Die Junge Union fordert den Rat der Stadt Köln auf, schnellstmöglich eine Steuer für Sportwettenanbieter nach Vorbild der Stadt Hagen in Köln einzuführen.

 

Die Stadt Hagen hat im Juli eine Steuer für Wettbürobetreiber unabhängig von einer vorhandenen Konzessionerteilung eingeführt, um damit das steigende Risiko für die Entwicklung einer Glücksspielsucht durch ein solches niedrigschwelliges Wettangebot einzudämmen. Die Steuer betrifft all die Anbieter, die auch das Verfolgen der entsprechenden Sportveranstaltungen ermögliche und variiert je nach vermitteltem Wettangebot zwischen €100 und €200 je angefangenen 20qm² Raumfläche.

Laut Mitteilung der Stadtverwaltung der Stadt Köln in der Sitzung des Ausschuss für Soziales und Senioren des Rates der Stadt Köln vom 20.03.2014 ( gleichlautend im AVR-Ausschuss vom 31.03.2014 sowie im Gesundheitsausschuss vom 01.04.2014 ) geht die Verwaltung von derzeit über 1000 Sportwettenanbietern auf Kölner Gebiet aus, wobei weder die genaue Zahl noch die Legalität des Angebots bekannt ist.

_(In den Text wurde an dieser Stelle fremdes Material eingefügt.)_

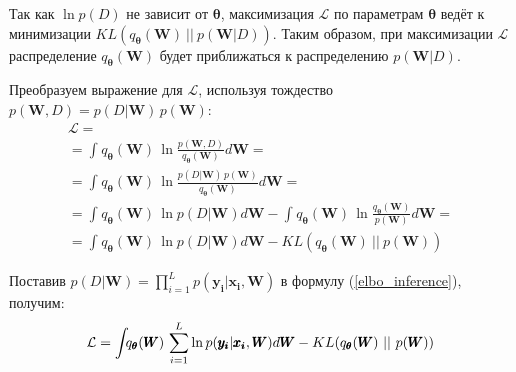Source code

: \documentclass{article}
\numberwithin{equation}{section}
\begin{document}
    Так как $\ln{p(D)}$ не зависит от $\pmb{\theta}$,
    максимизация $\mathcal{L}$ по параметрам $\pmb{\theta}$
    ведёт к минимизации
    $KL(q_{\pmb{\theta}}(\pmb{W})~||~p(\pmb{W}| D))$.
    Таким образом, при максимизации $\mathcal{L}$
    распределение $q_{\pmb{\theta}}(\pmb{W})$
    будет приближаться к распределению $p(\pmb{W}| D)$.

    Преобразуем выражение для $\mathcal{L}$, используя тождество $p(\pmb{W}, D) = p(D | \pmb{W}) \, p(\pmb{W})$:
    \begin{equation}\label{elbo_inference}
    \begin{split}
        \mathcal{L}
        = \\
        =
            \int_{}{
                q_{\pmb{\theta}}(\pmb{W})
                \,
                \ln{
                    \frac
                        {p(\pmb{W}, D)}
                        {q_{\pmb{\theta}}(\pmb{W})}
                }
                d\pmb{W}
            }
        = \\
        =
            \int_{}{
                q_{\pmb{\theta}}(\pmb{W})
                \,
                \ln{
                    \frac
                        {
                            p(D | \pmb{W})
                            \,
                            p(\pmb{W})
                        }
                        {q_{\pmb{\theta}}(\pmb{W})}
                }
                d\pmb{W}
            }
        = \\
        =
            \int_{}{
                q_{\pmb{\theta}}(\pmb{W})
                \,
                \ln{
                    p(D | \pmb{W})
                }
                d\pmb{W}
            }
            -
            \int_{}{
                q_{\pmb{\theta}}(\pmb{W})
                \,
                \ln{
                    \frac
                        {q_{\pmb{\theta}}(\pmb{W})}
                        {p(\pmb{W})}
                }
                d\pmb{W}
            }
        = \\
        =
            \int_{}{
                q_{\pmb{\theta}}(\pmb{W})
                \,
                \ln{
                    p(D | \pmb{W})
                }
                d\pmb{W}
            }
            -
            KL(
                q_{\pmb{\theta}}(\pmb{W})~||~p(\pmb{W})
            )
    \end{split}
    \end{equation}

    Поставив
    $
        p(D | \pmb{W})
        =
        \prod_{i=1}^{L}{
            p(\pmb{y_i} | \pmb{x_i}, \pmb{W})
        }
    $
    в формулу (\ref{elbo_inference}), получим:
    \begin{equation}{\label{elbo_inference_ln}}
        \mathcal{L}
        =
            \int_{}{
                q_{\pmb{\theta}}(\pmb{W})
                \,
                \sum_{i=1}^{L}{
                    \ln{
                        p(\pmb{y_{i}} | \pmb{x_{i}}, \pmb{W})
                    }
                }
                d\pmb{W}
            }
            -
            KL(
                q_{\pmb{\theta}}(\pmb{W})~||~p(\pmb{W})
            )
    \end{equation}
\end{document}

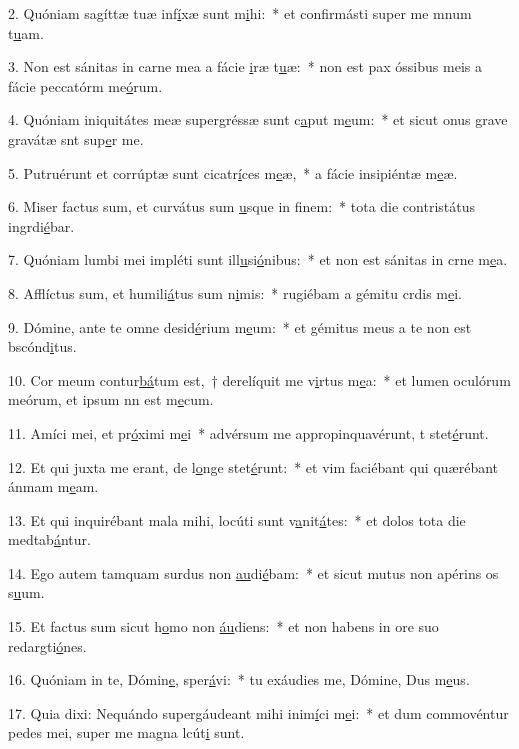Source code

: 2. Quóniam sagíttæ tuæ inf\uline{í}xæ sunt m\uline{i}hi:~* et confirmásti super me mnum t\uline{u}am.\par 
3. Non est sánitas in carne mea a fácie \uline{i}ræ t\uline{u}æ:~* non est pax óssibus meis a fácie peccatórm me\uline{ó}rum.\par 
4. Quóniam iniquitátes meæ supergréssæ sunt c\uline{a}put m\uline{e}um:~* et sicut onus grave gravátæ snt sup\uline{e}r me.\par 
5. Putruérunt et corrúptæ sunt cicatr\uline{í}ces m\uline{e}æ,~* a fácie insipiéntæ m\uline{e}æ.\par 
6. Miser factus sum, et curvátus sum \uline{u}sque in f\uline{i}nem:~* tota die contristátus ingrdi\uline{é}bar.\par 
7. Quóniam lumbi mei impléti sunt ill\uline{u}si\uline{ó}nibus:~* et non est sánitas in crne m\uline{e}a.\par 
8. Afflíctus sum, et humili\uline{á}tus sum n\uline{i}mis:~* rugiébam a gémitu crdis m\uline{e}i.\par 
9. Dómine, ante te omne desid\uline{é}rium m\uline{e}um:~* et gémitus meus a te non est bscónd\uline{i}tus.\par 
10. Cor meum contur\uline{bá}tum est,~† derelíquit me v\uline{i}rtus m\uline{e}a:~* et lumen oculórum meórum, et ipsum nn est m\uline{e}cum.\par 
11. Amíci mei, et pr\uline{ó}ximi m\uline{e}i~* advérsum me appropinquavérunt, t stet\uline{é}runt.\par 
12. Et qui juxta me erant, de l\uline{o}nge stet\uline{é}runt:~* et vim faciébant qui quærébant ánmam m\uline{e}am.\par 
13. Et qui inquirébant mala mihi, locúti sunt v\uline{a}nit\uline{á}tes:~* et dolos tota die medtab\uline{á}ntur.\par 
14. Ego autem tamquam surdus non \uline{au}di\uline{é}bam:~* et sicut mutus non apérins os s\uline{u}um.\par 
15. Et factus sum sicut h\uline{o}mo non \uline{áu}diens:~* et non habens in ore suo redargti\uline{ó}nes.\par 
16. Quóniam in te, Dómin\uline{e}, sper\uline{á}vi:~* tu exáudies me, Dómine, Dus m\uline{e}us.\par 
17. Quia dixi: Nequándo supergáudeant mihi inim\uline{í}ci m\uline{e}i:~* et dum commovéntur pedes mei, super me magna lcút\uline{i} sunt.\par 
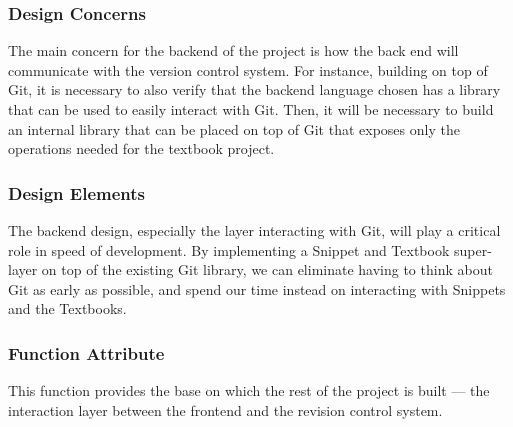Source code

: \documentclass[letterpaper, 10pt, draftclsnofoot, compsoc, onecolumn]{IEEEtran}
\begin{document}
\subsubsection{Design Concerns}
The main concern for the backend of the project is how the back end will communicate
with the version control system. For instance, building on top of Git, it is
necessary to also verify that the backend language chosen has a library that can
be used to easily interact with Git. Then, it will be necessary to build an internal
library that can be placed on top of Git that exposes only the operations needed
for the textbook project.
{\noindent  \par}

\subsubsection{Design Elements}
{\noindent
The backend design, especially the layer interacting with Git, will play a critical
role in speed of development. By implementing a Snippet and Textbook super-layer
on top of the existing Git library, we can eliminate having to think about Git
as early as possible, and spend our time instead on interacting with Snippets and
the Textbooks.
\par}

\subsubsection{Function Attribute}
{\noindent This function provides the base on which the rest of the project is
built — the interaction layer between the frontend and the revision control system. \par}
\end{document}
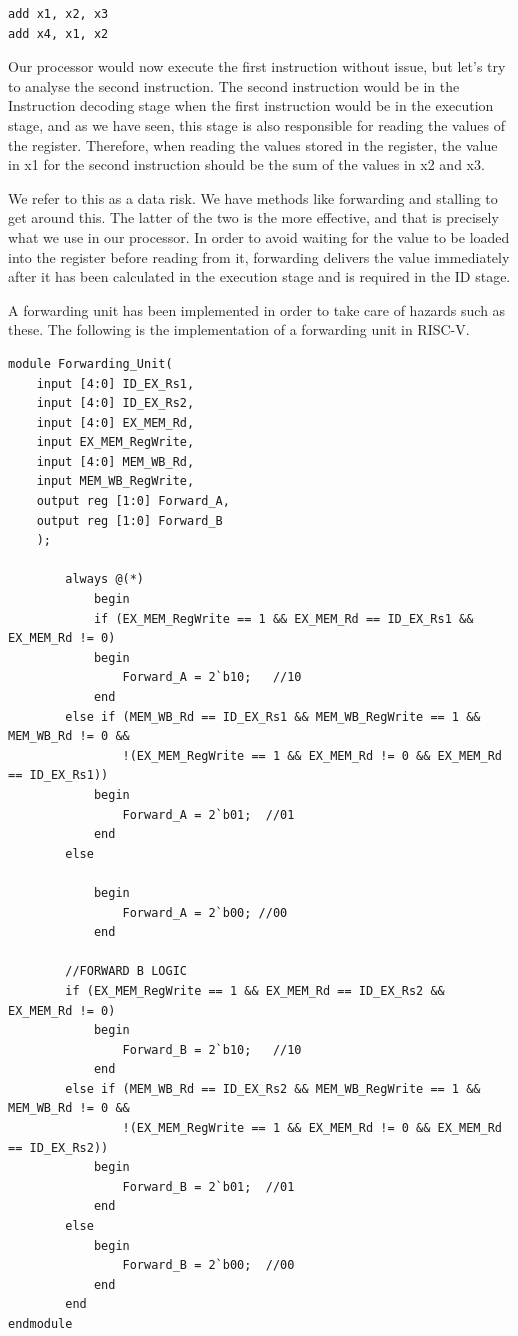 \documentclass{article}
\begin{document}
\begin{lstlisting}[caption={IF/ID Register}, captionpos=b, language=RISC-V]
add x1, x2, x3
add x4, x1, x2
\end{lstlisting}

Our processor would now execute the first instruction without issue, but let's try to analyse the second instruction. The second instruction would be in the Instruction decoding stage when the first instruction would be in the execution stage, and as we have seen, this stage is also responsible for reading the values of the register. Therefore, when reading the values stored in the register, the value in x1 for the second instruction should be the sum of the values in x2 and x3. 

We refer to this as a data risk. We have methods like forwarding and stalling to get around this. The latter of the two is the more effective, and that is precisely what we use in our processor. In order to avoid waiting for the value to be loaded into the register before reading from it, forwarding delivers the value immediately after it has been calculated in the execution stage and is required in the ID stage.

A forwarding unit has been implemented in order to take care of hazards such as these. The following is the implementation of a forwarding unit in RISC-V. 

\begin{lstlisting}[caption={IF/ID Register}, captionpos=b, language=RISC-V]
module Forwarding_Unit(
    input [4:0] ID_EX_Rs1,
    input [4:0] ID_EX_Rs2,
    input [4:0] EX_MEM_Rd,
    input EX_MEM_RegWrite,
    input [4:0] MEM_WB_Rd,
    input MEM_WB_RegWrite,
    output reg [1:0] Forward_A,
    output reg [1:0] Forward_B
    );
    
        always @(*)
            begin
            if (EX_MEM_RegWrite == 1 && EX_MEM_Rd == ID_EX_Rs1 && EX_MEM_Rd != 0)
            begin
                Forward_A = 2`b10;   //10
            end
        else if (MEM_WB_Rd == ID_EX_Rs1 && MEM_WB_RegWrite == 1 && MEM_WB_Rd != 0 &&
                !(EX_MEM_RegWrite == 1 && EX_MEM_Rd != 0 && EX_MEM_Rd == ID_EX_Rs1))
            begin
                Forward_A = 2`b01;  //01
            end
        else

            begin
                Forward_A = 2`b00; //00
            end

        //FORWARD B LOGIC
        if (EX_MEM_RegWrite == 1 && EX_MEM_Rd == ID_EX_Rs2 && EX_MEM_Rd != 0)
            begin
                Forward_B = 2`b10;   //10
            end
        else if (MEM_WB_Rd == ID_EX_Rs2 && MEM_WB_RegWrite == 1 && MEM_WB_Rd != 0 &&
                !(EX_MEM_RegWrite == 1 && EX_MEM_Rd != 0 && EX_MEM_Rd == ID_EX_Rs2))
            begin
                Forward_B = 2`b01;  //01
            end
        else  
            begin
                Forward_B = 2`b00;  //00
            end
        end
endmodule
\end{lstlisting}
\end{document}
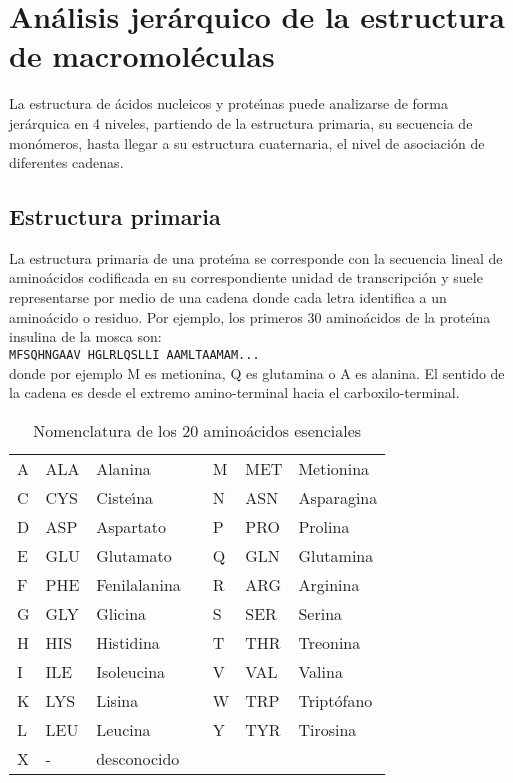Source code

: \section{An\'{a}lisis jer\'{a}rquico de la estructura de macromol\'{e}culas}

La estructura de \'{a}cidos nucleicos y prote\'\i{}nas puede analizarse de forma jer\'{a}rquica en 4 niveles, partiendo de
la estructura primaria, su secuencia de mon\'{o}meros, hasta llegar a su estructura cuaternaria, el nivel de asociaci\'{o}n
de diferentes cadenas. 

\subsection{Estructura primaria} 

La estructura primaria de una prote\'\i{}na se corresponde con la secuencia lineal de amino\'{a}cidos codificada
en su correspondiente unidad de transcripci\'{o}n y suele representarse por medio de una cadena donde cada 
letra identifica a un amino\'{a}cido o residuo. Por ejemplo, los primeros 30 amino\'{a}cidos de la prote\'\i{}na 
insulina de la mosca  son:\\ 

\texttt{MFSQHNGAAV HGLRLQSLLI AAMLTAAMAM...}\\

donde por ejemplo M es metionina, Q es glutamina o A es alanina. %
El sentido de la cadena es desde el extremo amino-terminal hacia el carboxilo-terminal. 

\begin{table}[h]
\begin{center}
\begin{scriptsize}
\begin{tabular}{|l|l|l|l|l|l|l|}\hline
A & ALA & Alanina & & M & MET & Metionina\\   
C & CYS & Ciste\'\i{}na & & N & ASN & Asparagina\\
D & ASP & Aspartato & & P & PRO & Prolina\\ 
E & GLU & Glutamato & & Q & GLN & Glutamina\\  
F & PHE & Fenilalanina & & R & ARG & Arginina\\
G & GLY & Glicina & & S & SER & Serina\\      
H & HIS & Histidina & & T & THR & Treonina\\    
I & ILE & Isoleucina & & V & VAL & Valina\\   
K & LYS & Lisina & & W & TRP & Tript\'{o}fano\\
L & LEU & Leucina & & Y & TYR & Tirosina\\
X & -   & desconocido & & & &\\\hline
\end{tabular}
\end{scriptsize}
\end{center}
\caption%
{Nomenclatura de los 20 amino\'{a}cidos esenciales}
\label{tab:amino}
\end{table}

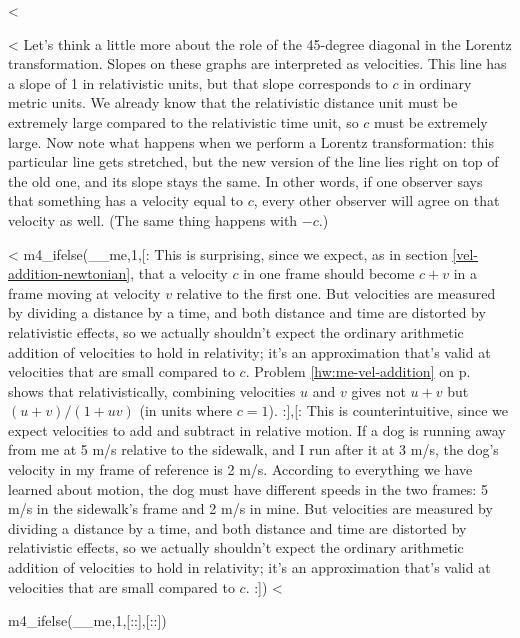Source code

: <%

<%
Let's think a little more about the role of the 45-degree diagonal in the Lorentz transformation.
Slopes on these graphs are interpreted as velocities.
This line has a slope of 1 in relativistic units, but that slope corresponds to $c$ in ordinary metric units.
We already know that the relativistic distance unit must
be extremely large compared to the relativistic time unit, so $c$ must be extremely large.
Now note what happens when we perform a Lorentz transformation: this particular line gets stretched, but the new version
of the line lies right on top of the old one, and its slope stays the
same. In other words, if one observer says  that something has a velocity equal to $c$, every other observer will agree
on that velocity as well. (The same thing happens with $-c$.) 

<%
m4_ifelse(__me,1,[: %
This is surprising, since we expect, as in section \ref{vel-addition-newtonian}, that a velocity $c$
in one frame should become $c+v$ in a frame moving at velocity $v$ relative to the first one.
But velocities are measured by dividing a distance by a time, and
both distance and time are distorted by relativistic effects, so we actually shouldn't expect the ordinary
arithmetic addition of velocities to hold in relativity; it's an approximation that's valid at velocities
that are small compared to $c$. Problem \ref{hw:me-vel-addition} on p.~\pageref{hw:me-vel-addition} shows that
relativistically, combining velocities $u$ and $v$ gives not $u+v$ but $(u+v)/(1+uv)$ (in units where $c=1$).\label{me-vel-addition-main-text}
:],[: %
This is counterintuitive, since we expect velocities to
add and subtract in relative motion. If a dog is running away from me at
5 m/s relative to the sidewalk, and I run after it at 3 m/s,
the dog's velocity in my frame of reference is 2 m/s.
According to everything we have learned about motion, the
dog must have different speeds in the two frames: 5 m/s in
the sidewalk's frame and 2 m/s in mine. But velocities are measured by dividing a distance by a time, and
both distance and time are distorted by relativistic effects, so we actually shouldn't expect the ordinary
arithmetic addition of velocities to hold in relativity; it's an approximation that's valid at velocities
that are small compared to $c$.
:])
<%

m4_ifelse(__me,1,[::],[::])

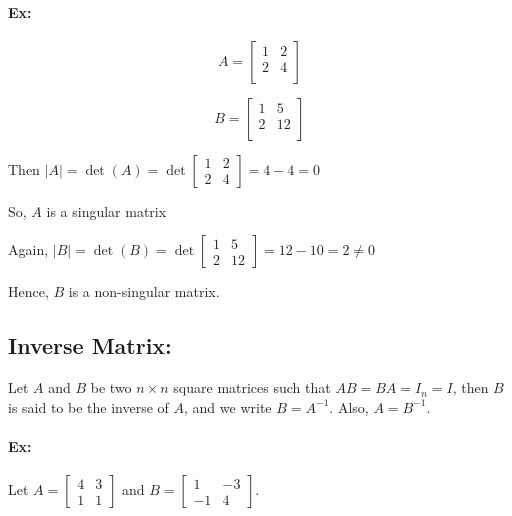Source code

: \documentclass{article}
\begin{document}
    \paragraph{Ex:}
    \begin{minipage}{0.4\textwidth}
    \[ A = 
    \begin{bmatrix}
    1 & 2 \\
    2 & 4 \\
    \end{bmatrix} \]
    \end{minipage}
    \begin{minipage}{0.1\textwidth}
    \end{minipage} 
    \begin{minipage}{0.4\textwidth}
    \[ B = 
    \begin{bmatrix}
    1 & 5 \\
    2 & 12 \\
    \end{bmatrix} \]
    \end{minipage}

    \vspace{20pt}    
    Then \(|A| = \det(A) = \det \begin{bmatrix} 1 & 2 \\ 2 & 4 \end{bmatrix} = 4 - 4 = 0\)
    
    So, \(A\) is a singular matrix
    
    \vspace{20pt}
    Again, \(|B| = \det(B) = \det \begin{bmatrix} 1 & 5 \\ 2 & 12 \end{bmatrix} = 12 - 10 = 2 \neq 0\)
    
    Hence, \( B \) is a non-singular matrix.
\vspace{20pt}
\subsection{Inverse Matrix:}
\vspace{10pt}
    Let \( A \) and \( B \) be two \(n \times n\) square matrices such that \( AB = BA = I_{n} = I \), then \( B \) is said to be the inverse of \( A \), and we write \( B = A^{-1} \). Also, \( A = B^{-1} \).
    \vspace{20pt}
    \paragraph{Ex:}
    Let \( A = \begin{bmatrix} 4 & 3 \\ 1 & 1 \end{bmatrix} \) and \( B = \begin{bmatrix} 1 & -3 \\ -1 & 4 \end{bmatrix} \).
    
\end{document}

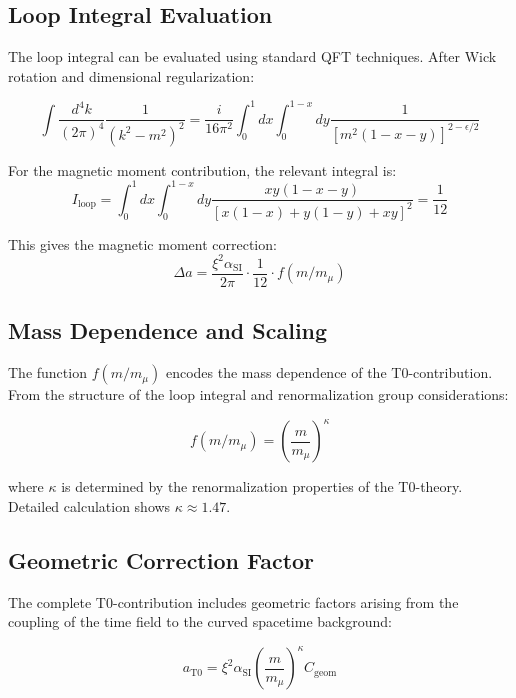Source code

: \documentclass[12pt,a4paper]{article}
\newcommand{\xipar}{\xi}
\newcommand{\alphaSI}{\alpha_{\text{SI}}}
\newcommand{\Cgeom}{C_{\text{geom}}}
\newcommand{\kappaT}{\kappa}
\newcommand{\mmu}{m_{\mu}}
\begin{document}
	\subsection{Loop Integral Evaluation}
	
	The loop integral can be evaluated using standard QFT techniques. After Wick rotation and dimensional regularization:
	
	\begin{equation}
		\int \frac{d^4k}{(2\pi)^4} \frac{1}{(k^2 - m^2)^2} = \frac{i}{16\pi^2} \int_0^1 dx \int_0^{1-x} dy \frac{1}{[m^2(1-x-y)]^{2-\epsilon/2}}
	\end{equation}
	
	For the magnetic moment contribution, the relevant integral is:
	\begin{equation}
		I_{\text{loop}} = \int_0^1 dx \int_0^{1-x} dy \frac{xy(1-x-y)}{[x(1-x) + y(1-y) + xy]^2} = \frac{1}{12}
	\end{equation}
	
	This gives the magnetic moment correction:
	\begin{equation}
		\Delta a = \frac{\xipar^2 \alphaSI}{2\pi} \cdot \frac{1}{12} \cdot f(m/\mmu)
	\end{equation}
	
	\subsection{Mass Dependence and Scaling}
	
	The function $f(m/\mmu)$ encodes the mass dependence of the T0-contribution. From the structure of the loop integral and renormalization group considerations:
	
	\begin{equation}
		f(m/\mmu) = \left(\frac{m}{\mmu}\right)^{\kappaT}
	\end{equation}
	
	where $\kappaT$ is determined by the renormalization properties of the T0-theory. Detailed calculation shows $\kappaT \approx 1.47$.
	
	\subsection{Geometric Correction Factor}
	
	The complete T0-contribution includes geometric factors arising from the coupling of the time field to the curved spacetime background:
	
	\begin{equation}
		a_{\text{T0}} = \xipar^2 \alphaSI \left(\frac{m}{\mmu}\right)^{\kappaT} \Cgeom
	\end{equation}
	
\end{document}
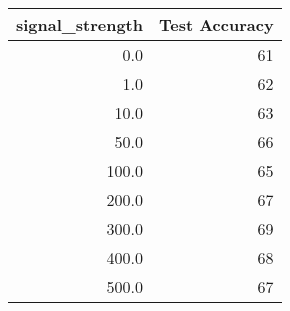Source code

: \begin{tabular}{rr}
\toprule
 signal\_strength &  Test Accuracy \\
\midrule
             0.0 &             61 \\
             1.0 &             62 \\
            10.0 &             63 \\
            50.0 &             66 \\
           100.0 &             65 \\
           200.0 &             67 \\
           300.0 &             69 \\
           400.0 &             68 \\
           500.0 &             67 \\
\bottomrule
\end{tabular}
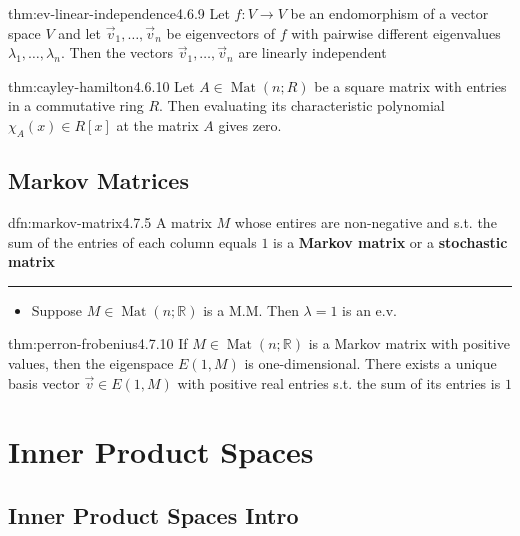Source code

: \documentclass[landscape, 8pt]{extarticle}
\DeclareMathOperator{\Mat}{Mat}
\begin{document}
\begin{multicols}{3}
\begin{thm}{thm:ev-linear-independence}{4.6.9}
    Let $f : V\to V$ be an endomorphism of a vector space $V$ and let $\vec{v}_{1},\dots,\vec{v}_{n}$ be eigenvectors of $f$ with pairwise different eigenvalues $\lambda_{1},\dots,\lambda_{n}$. Then the vectors $\vec{v}_{1},\dots,\vec{v}_{n}$ are linearly independent
\end{thm}

\begin{thm}{thm:cayley-hamilton}{4.6.10}
    Let $A\in \Mat(n;R)$ be a square matrix with entries in a commutative ring $R$. Then evaluating its characteristic polynomial $\chi_{A}(x)\in R[x]$ at the matrix $A$ gives zero.
\end{thm}

\subsection{Markov Matrices}

\begin{dfn}{dfn:markov-matrix}{4.7.5}
    A matrix $M$ whose entires are non-negative and s.t. the sum of the entries of each column equals $1$ is a \textbf{Markov matrix} or a \textbf{stochastic matrix}

    \noindent\rule{\textwidth}{0.2pt}
    \begin{itemize}
        \setlength\itemsep{0em}
        \item[\textbf{4.7.6:}] Suppose $M\in \Mat(n;\mathbb{R})$ is a M.M. Then $\lambda = 1$ is an e.v.
    \end{itemize}
\end{dfn}

\begin{thm}{thm:perron-frobenius}{4.7.10}
    If $M\in \Mat(n;\mathbb{R})$ is a Markov matrix with positive values, then the eigenspace $E(1, M)$ is one-dimensional. There exists a unique basis vector $\vec{v}\in E(1,M)$ with positive real entries s.t. the sum of its entries is $1$
\end{thm}

\section{Inner Product Spaces}

\subsection{Inner Product Spaces Intro}


\end{multicols}
\end{document}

Die Verwaltung selbst spricht in besagter Mitteilung davon, dass von diesen Angeboten ein „hohes Suchtpotential“ ausgeht. Diese Angebote haben in den letzten Jahren einen Großteil kleiner und mittlerer Ladenlokale im Kölner Stadtgebiet übernommen und sind in manchen Gegenden ein das Stadtbild prägender Teil geworden. Gleichzeitig bieten sie ein niedrigschwelliges Angebot zur Aufnahme von Glücksspieltätigkeiten, die gerade für junge Menschen und Menschen aus sozial benachteiligten Gruppen ein hohes Risiko für die Entwicklung einer Sucht bedeuten. Eine solche kann sich in der Folge schnell zu einem Teufelskreis für die Betroffenen entwickeln und ist für die Gesellschaft mit hohen Folgekosten verbunden. Es ist daher zu begrüßen, dass die Stadt Köln ein Präventionsangebot dagegen entwickeln und etablieren möchte. Prävention kostet jedoch immer Geld und dieses sollte bestmöglich dort aquiriert werden, wo ein potentieller Schaden entsteht.

Anhand der vorangehend geschilderten Zahlen lässt sich leicht feststellen, dass eine Steuer nach Hagener Vorbild für die Kölner Kommunalfinanzen eine jährliche Mehreinnahme von schätzungsweise 1.5 bis 2 Millionen Euro bedeuten würde, die zweckgebunden einsetzbar wäre.